Abstract:Local alignment between medical images and text is essential for accurate diagnosis, though it remains challenging due to the absence of natural local pairings and the limitations of rigid region recognition methods. Traditional approaches rely on hard boundaries, which introduce uncertainty, whereas medical imaging demands flexible soft region recognition to handle irregular structures.
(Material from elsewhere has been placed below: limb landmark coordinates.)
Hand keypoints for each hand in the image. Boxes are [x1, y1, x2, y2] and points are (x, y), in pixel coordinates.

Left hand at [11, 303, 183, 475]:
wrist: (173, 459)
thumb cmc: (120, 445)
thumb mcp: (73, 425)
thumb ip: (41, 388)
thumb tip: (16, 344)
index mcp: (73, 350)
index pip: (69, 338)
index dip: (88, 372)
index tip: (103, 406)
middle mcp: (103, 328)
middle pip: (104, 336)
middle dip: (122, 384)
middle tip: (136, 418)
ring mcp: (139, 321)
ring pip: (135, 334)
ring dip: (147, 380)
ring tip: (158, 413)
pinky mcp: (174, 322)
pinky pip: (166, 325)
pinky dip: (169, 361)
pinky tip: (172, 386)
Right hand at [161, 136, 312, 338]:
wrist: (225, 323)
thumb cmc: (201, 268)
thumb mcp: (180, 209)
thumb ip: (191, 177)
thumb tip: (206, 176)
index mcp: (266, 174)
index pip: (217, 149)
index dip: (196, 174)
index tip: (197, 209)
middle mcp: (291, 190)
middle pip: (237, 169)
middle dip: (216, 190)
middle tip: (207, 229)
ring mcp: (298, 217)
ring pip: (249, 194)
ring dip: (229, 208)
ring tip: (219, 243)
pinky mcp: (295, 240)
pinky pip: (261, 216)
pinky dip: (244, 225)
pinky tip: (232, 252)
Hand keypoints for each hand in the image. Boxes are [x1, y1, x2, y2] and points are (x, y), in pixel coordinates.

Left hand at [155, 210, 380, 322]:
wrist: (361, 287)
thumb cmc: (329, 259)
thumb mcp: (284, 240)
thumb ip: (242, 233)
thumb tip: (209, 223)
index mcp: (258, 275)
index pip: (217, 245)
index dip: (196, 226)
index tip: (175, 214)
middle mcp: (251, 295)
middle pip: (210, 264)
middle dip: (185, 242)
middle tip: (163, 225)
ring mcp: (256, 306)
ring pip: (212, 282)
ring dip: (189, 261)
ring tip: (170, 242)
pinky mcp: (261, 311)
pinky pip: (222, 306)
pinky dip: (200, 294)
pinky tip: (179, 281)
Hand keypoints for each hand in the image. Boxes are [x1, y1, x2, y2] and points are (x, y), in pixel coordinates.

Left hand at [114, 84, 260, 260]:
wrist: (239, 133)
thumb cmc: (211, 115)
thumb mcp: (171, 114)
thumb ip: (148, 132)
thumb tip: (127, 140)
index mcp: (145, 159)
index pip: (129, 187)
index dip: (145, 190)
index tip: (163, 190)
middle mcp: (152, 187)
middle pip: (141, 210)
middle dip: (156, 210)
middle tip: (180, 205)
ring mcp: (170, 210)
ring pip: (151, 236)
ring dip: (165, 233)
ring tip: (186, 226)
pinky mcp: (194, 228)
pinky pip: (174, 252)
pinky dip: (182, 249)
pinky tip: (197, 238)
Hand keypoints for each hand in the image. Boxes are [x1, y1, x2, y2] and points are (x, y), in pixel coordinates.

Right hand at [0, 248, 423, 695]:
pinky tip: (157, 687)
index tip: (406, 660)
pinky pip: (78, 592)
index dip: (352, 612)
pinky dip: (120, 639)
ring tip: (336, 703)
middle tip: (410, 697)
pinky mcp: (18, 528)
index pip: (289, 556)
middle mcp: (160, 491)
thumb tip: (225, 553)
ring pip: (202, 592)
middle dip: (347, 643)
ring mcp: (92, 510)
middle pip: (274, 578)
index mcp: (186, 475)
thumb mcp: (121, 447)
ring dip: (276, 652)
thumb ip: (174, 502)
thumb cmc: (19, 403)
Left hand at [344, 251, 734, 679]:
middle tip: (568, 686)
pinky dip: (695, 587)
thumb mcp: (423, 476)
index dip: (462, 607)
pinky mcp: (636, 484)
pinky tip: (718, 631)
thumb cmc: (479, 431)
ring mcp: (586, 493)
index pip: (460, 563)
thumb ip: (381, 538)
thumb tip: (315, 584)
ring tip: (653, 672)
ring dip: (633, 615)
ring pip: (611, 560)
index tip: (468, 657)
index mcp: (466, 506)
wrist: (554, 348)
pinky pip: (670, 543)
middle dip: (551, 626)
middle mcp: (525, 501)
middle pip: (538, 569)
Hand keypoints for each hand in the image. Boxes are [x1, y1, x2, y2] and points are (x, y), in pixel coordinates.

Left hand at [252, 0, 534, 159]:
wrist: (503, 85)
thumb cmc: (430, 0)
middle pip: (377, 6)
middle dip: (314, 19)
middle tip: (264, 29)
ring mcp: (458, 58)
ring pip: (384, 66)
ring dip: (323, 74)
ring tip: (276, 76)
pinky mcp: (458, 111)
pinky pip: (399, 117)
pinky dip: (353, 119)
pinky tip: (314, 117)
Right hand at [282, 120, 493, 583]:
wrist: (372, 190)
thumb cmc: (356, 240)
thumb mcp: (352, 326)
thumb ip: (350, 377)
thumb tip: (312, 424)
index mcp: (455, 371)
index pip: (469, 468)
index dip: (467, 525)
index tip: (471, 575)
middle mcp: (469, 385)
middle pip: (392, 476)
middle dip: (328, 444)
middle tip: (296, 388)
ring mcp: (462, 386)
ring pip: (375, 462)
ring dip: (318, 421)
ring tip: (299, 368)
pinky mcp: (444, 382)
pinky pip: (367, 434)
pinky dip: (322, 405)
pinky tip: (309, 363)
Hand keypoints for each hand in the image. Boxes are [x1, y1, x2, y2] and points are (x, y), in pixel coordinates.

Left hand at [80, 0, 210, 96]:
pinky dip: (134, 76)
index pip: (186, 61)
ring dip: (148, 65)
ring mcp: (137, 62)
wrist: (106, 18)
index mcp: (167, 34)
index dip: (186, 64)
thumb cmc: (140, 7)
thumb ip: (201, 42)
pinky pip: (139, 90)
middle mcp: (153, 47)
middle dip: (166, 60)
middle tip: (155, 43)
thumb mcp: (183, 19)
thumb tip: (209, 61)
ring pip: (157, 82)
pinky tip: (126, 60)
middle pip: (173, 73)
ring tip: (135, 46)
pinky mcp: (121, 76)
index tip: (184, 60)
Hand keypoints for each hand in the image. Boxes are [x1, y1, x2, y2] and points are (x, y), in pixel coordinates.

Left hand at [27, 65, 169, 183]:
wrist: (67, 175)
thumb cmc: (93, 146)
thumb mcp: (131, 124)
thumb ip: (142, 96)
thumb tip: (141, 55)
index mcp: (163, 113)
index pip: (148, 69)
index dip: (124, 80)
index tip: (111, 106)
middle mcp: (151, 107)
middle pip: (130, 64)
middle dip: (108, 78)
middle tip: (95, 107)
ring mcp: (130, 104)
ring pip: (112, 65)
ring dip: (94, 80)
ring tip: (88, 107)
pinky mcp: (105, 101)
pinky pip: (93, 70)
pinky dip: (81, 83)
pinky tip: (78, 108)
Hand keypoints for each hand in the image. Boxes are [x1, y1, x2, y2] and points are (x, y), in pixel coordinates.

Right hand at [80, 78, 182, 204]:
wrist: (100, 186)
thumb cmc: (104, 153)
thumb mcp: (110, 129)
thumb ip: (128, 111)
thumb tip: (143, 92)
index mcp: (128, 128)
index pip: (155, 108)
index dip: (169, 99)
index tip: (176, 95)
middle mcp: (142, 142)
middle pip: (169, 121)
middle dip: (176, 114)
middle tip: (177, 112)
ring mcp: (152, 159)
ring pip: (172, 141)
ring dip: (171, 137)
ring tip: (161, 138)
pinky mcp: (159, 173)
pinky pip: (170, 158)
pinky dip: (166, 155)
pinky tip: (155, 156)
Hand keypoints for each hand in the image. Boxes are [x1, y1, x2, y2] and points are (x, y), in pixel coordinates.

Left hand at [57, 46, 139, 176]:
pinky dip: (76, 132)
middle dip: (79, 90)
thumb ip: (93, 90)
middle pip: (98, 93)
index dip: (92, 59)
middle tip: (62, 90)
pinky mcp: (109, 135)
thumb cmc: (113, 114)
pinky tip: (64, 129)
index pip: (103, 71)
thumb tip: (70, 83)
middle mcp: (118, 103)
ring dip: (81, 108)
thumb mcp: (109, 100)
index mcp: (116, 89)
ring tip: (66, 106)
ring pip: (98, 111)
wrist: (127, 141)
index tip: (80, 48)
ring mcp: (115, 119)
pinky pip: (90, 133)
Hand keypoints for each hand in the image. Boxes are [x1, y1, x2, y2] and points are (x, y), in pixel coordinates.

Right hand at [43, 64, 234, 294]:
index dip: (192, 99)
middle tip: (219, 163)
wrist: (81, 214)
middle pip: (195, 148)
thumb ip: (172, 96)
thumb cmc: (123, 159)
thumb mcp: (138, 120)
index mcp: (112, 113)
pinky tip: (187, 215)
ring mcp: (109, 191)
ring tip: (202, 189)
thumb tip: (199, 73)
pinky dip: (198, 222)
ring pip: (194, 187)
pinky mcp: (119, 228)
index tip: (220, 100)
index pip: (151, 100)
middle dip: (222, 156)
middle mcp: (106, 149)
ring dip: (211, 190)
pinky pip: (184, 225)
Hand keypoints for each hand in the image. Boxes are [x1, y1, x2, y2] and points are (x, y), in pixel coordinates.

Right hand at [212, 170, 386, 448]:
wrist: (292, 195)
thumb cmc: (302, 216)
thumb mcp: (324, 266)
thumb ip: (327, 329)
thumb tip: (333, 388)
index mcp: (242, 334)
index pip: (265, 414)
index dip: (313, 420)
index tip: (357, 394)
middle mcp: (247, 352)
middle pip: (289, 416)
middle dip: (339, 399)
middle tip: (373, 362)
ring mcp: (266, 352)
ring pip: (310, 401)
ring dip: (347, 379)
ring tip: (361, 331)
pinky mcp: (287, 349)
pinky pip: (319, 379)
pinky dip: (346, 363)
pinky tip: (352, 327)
To overcome these challenges, we propose the Progressive Local Alignment Network (PLAN), which designs a novel contrastive learning-based approach for local alignment to establish meaningful word-pixel relationships and introduces a progressive learning strategy to iteratively refine these relationships, enhancing alignment precision and robustness. By combining these techniques, PLAN effectively improves soft region recognition while suppressing noise interference. Extensive experiments on multiple medical datasets demonstrate that PLAN surpasses state-of-the-art methods in phrase grounding, image-text retrieval, object detection, and zero-shot classification, setting a new benchmark for medical image-text alignment.